With the college basketball season’s March Madness in full force, Inside Higher Ed asks the important question:

Who would win the NCAA men’s basketball tournament if the games were decided by the teams’ classroom performance?

While the academic tournament has at times been surprisingly accurate in predicting March Madness victors, last year’s tournament threw us for a loop. Academic tournament winner Belmont University was knocked out of the 2013 National Collegiate Athletic Association Division I men’s basketball tournament in the very first round.

So please keep that in mind if you’re inclined to base your bracket in your office pool this year on our findings below. (If you’re filling out a women’s bracket, check back Tuesday to see how women’s teams fared in our academic tournament.)

To determine the winners, we look to the Academic Progress Rate, the NCAA’s multiyear measure of a team’s classroom performance (in this case, from to 2008-12).

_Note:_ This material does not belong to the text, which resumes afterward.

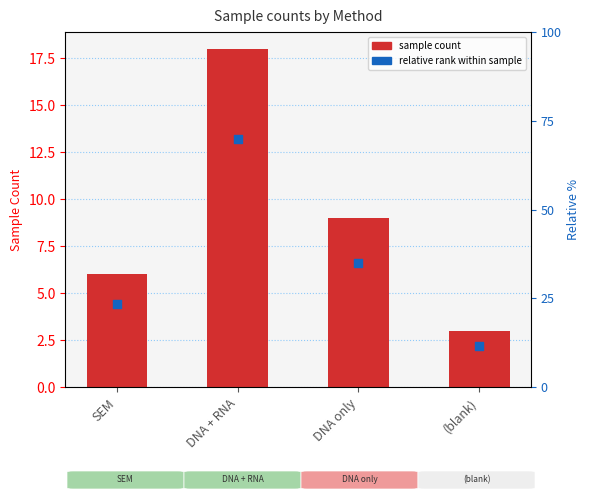

What is the ratio of the value at SEM to the value at DNA + RNA?

0.3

When two teams tie, as they inevitably do, we turn to the NCAA’s Graduation Success Rate, which measures the proportion of athletes on track to graduate within six years.

In the event of a GSR tie, our final determinant is the Federal Graduation Rate, a slightly different formula that the government uses to track graduation rates.

This year’s Academic Performance Tournament was largely decided in the Sweet 16, where two squads with perfect Academic Progress Rates and Graduation Success Rates — the Universities of Dayton and Kansas — met in the South Region, with the victor decided by the Federal Graduation Rate.